Assaltam, privam de liberdade e torturam: Turma do Apito do São Pedro da Barra cria lei separada do Estado angolano
Integrantes de um grupo denominado ‘turma do apito’ do bairro São Pedro da Barra, Distrito Urbano do Ngola Kiluanje, ao município de Luanda, estão a tirar o sono da população.
Por: Matias Miguel
Barbarita, aparentemente de 27 anos de idade, é um dos integrantes do grupo turma do apito, que volta e meia assalta transeuntes e residências.
Clementino Domingos, de 33 anos de idade, nasceu e cresceu no bairro São Pedro da Barra, e disse estar agastado com o comportamento dos integrantes do grupo acima citado.
“Eles existem há sensivelmente um ano, e não são do bem, actuam principalmente na rua direita do Iraque”, denunciou, exemplificando que, na madrugada de quarta-feira, 26, o Barbarita e um amigo assaltaram uma residência de uma jovem, onde subtraíram uma botija de gás butano e só não consumaram a violação da jovem, porque ela gritou muito e os vizinhos acudiram.
“Eles precipitaram o assalto, por volta das 22h00, quando a jovem entendeu ir deitar lixo, cruzou com eles, e os identificou pelas vestes, que são as mesmas usadas no assalto”, contou.
Barbarita usou uma venda no rosto para não ser identificado, mais esqueceu de trocar de roupa, facto que fez com que fosse denunciado na 11ª Esquadra do bairro, onde já está a contas com os efectivos.
De acordo com moradores, o comportamento desviante de jovens afectos a este grupo tem sido constante, pois, explicam, não é a primeira nem segunda veze que são surpreendidos com assaltos.
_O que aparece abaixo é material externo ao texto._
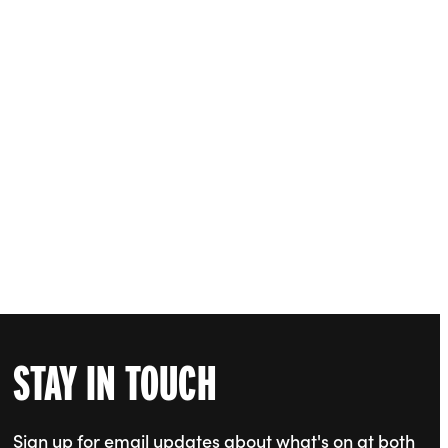
STAY IN TOUCH
Sign up for email updates about what's on at both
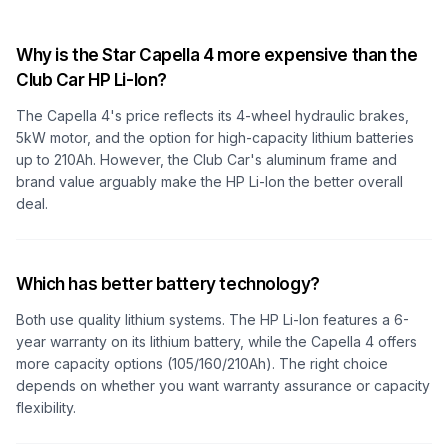
Why is the Star Capella 4 more expensive than the
Club Car HP Li-Ion?
The Capella 4's price reflects its 4-wheel hydraulic brakes,
5kW motor, and the option for high-capacity lithium batteries
up to 210Ah. However, the Club Car's aluminum frame and
brand value arguably make the HP Li-Ion the better overall
deal.
Which has better battery technology?
Both use quality lithium systems. The HP Li-Ion features a 6-
year warranty on its lithium battery, while the Capella 4 offers
more capacity options (105/160/210Ah). The right choice
depends on whether you want warranty assurance or capacity
flexibility.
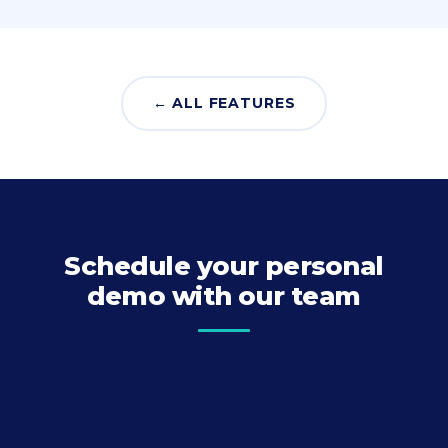
← ALL FEATURES
Schedule your personal
demo with our team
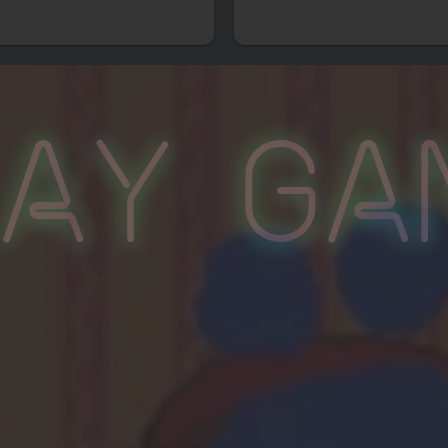
lay Ga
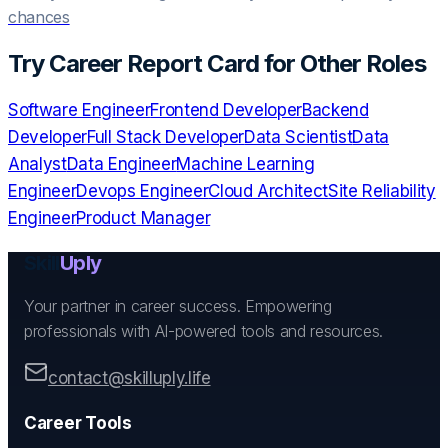
chances
Try
Career Report Card
for Other Roles
Software Engineer
Frontend Developer
Backend
Developer
Full Stack Developer
Data Scientist
Data
Analyst
Data Engineer
Machine Learning
Engineer
Devops Engineer
Cloud Architect
Site Reliability
Engineer
Product Manager
Skill
Uply
Your partner in career success. Empowering
professionals with AI-powered tools and resources.
contact@skilluply.life
Career Tools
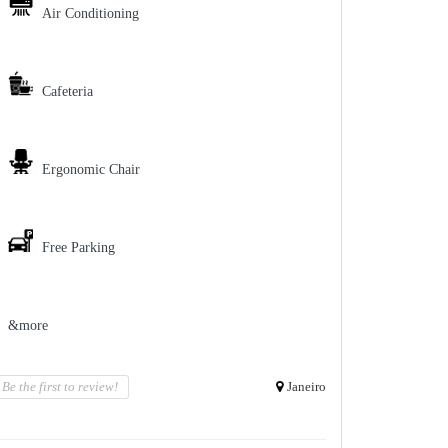
Air Conditioning
Cafeteria
Ergonomic Chair
Free Parking
&more
Be the first to review!
Janeiro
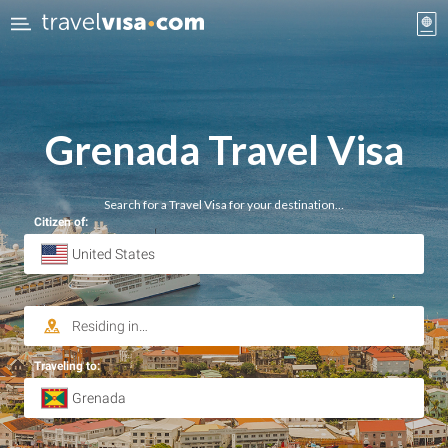
Grenada Travel Visa
Search for a Travel Visa for your destination…
Citizen of:
Traveling to:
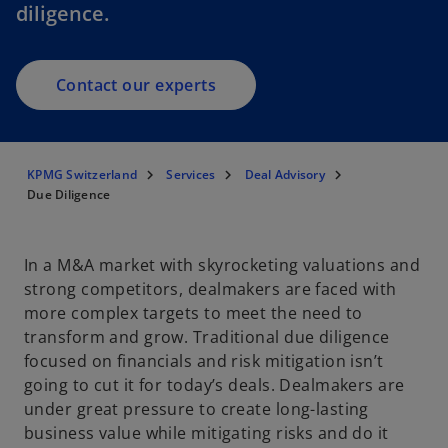
diligence.
Contact our experts
KPMG Switzerland
Services
Deal Advisory
Due Diligence
In a M&A market with skyrocketing valuations and
strong competitors, dealmakers are faced with
more complex targets to meet the need to
transform and grow. Traditional due diligence
focused on financials and risk mitigation isn’t
going to cut it for today’s deals. Dealmakers are
under great pressure to create long-lasting
business value while mitigating risks and do it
“Eles julgam-se autoridades, retiram o direito de liberdade do cidadão. Invadem casas onde as meninas viciada jogam batota, recebem dinheiro e algumas vezes violam, depois de as torturam”, denunciaram, acrescentando que, nas agressões contra jovens, os bandidos da turma do apito usam catanas, facas, porretes e barrote.
“São exagerados, até casos familiares intervêm, batem todo o mundo, fazem reféns, soltam mediante uma caução”.
Os donos de armazéns e as senhoras que vendem em bancadas, são obrigados a pagar 200 kwanzas diariamente, justificando que é para sobrevivência do grupo.
O NA MIRA DO CRIME sabe que parte deles vieram de grupos de marginais. O grupo, mais de 50 elementos, é integrado por elementos de grupos rivais.